One Telegram regular instrumental to the promotion of these protests is a QAnon American resident in New Zealand who repeatedly threatens academics, politicians and media. Earlier in the year he marched into the university office of one Covid expert. I was personally targeted by him a couple of months ago when he urged his followers to go after me and claim “a scalp”.

It’s all of a piece with the research that shows the horrifying rate of abuse and harassment directed at scientists and other experts in the public eye during the pandemic, abuse which includes death threats and threats of sexual violence.

And these are no isolated incidents. A report from Te Pūnaha Matatini published yesterday observed “a disinformation landscape that is sophisticated, motivated, adaptive, resilient, increasingly violent and significantly volatile”. And: “The last 12 weeks show increasingly violent language and other forms of expression, which has become normalised and justified within the groups and individuals who make up the disinformation community in-group. Language specifically targeting individuals and minority groups has become more violent and graphic.” Specifically: “Explicit terminology, violent jokes, transphobia and homophobia, casual racist invective and slurs, crudity and vulgarity”, all of which was now, they found, “in use regularly by a wide range of New Zealanders”.

The researchers identified, too, a “broader threat”: signs that “Covid-19 and vaccination are being used as a kind of Trojan Horse for norm-setting and norm-entrenchment of far-right ideologies in Aotearoa New Zealand. Such ideologies include, but are not limited to, ideas about gun control, anti-Māori sentiment, anti-LGBTQIA+, conservative ideals around family and family structure, misogyny, and anti-immigration. Mis- and disinformation and ‘dangerous speech’ pose significant threats to social cohesion, freedom of expression, inclusion, and safety.”
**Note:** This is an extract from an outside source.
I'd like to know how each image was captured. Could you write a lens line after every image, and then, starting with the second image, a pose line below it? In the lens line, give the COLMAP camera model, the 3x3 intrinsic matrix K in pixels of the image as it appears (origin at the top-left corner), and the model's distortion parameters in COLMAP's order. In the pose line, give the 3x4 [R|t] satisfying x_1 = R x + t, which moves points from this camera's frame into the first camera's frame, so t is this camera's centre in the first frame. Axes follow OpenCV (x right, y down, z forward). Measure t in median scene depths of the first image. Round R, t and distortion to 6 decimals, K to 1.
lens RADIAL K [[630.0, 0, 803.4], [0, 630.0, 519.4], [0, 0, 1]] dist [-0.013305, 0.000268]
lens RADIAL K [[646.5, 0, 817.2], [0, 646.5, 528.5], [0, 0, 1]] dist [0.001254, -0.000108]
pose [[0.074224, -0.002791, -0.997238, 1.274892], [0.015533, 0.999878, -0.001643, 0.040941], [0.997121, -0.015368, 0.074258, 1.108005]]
Post-Christchurch, post-Capitol-riot, no one can seriously argue that online attacks are some peripheral blur of keyboard hyperbole, something to be shrugged off or scoffed at as if it were a scene from The Fast and the Furious. As recent history has evidenced around the world, often with tragic consequences, violent intimations online foment violent actions in real life. Reasonable New Zealanders who wish to protest the vaccine mandates have an urgent responsibility today: to actively, vocally disavow and denounce the violent cheerleaders they find themselves marching alongside. 

When you have public calls for politicians to be lynched, when you have a polished speaker loud-hailing from the grounds of parliament to a crowd of thousands in person and tens of thousands more online that the media are terrorists, when you have something like an avalanche of graphic, violent threats becoming par for the course, they must be taken completely seriously. A lot of people are on edge. All it needs is for one or two of them to get swept up, to take these incitements seriously, and suddenly things could turn very, very nasty.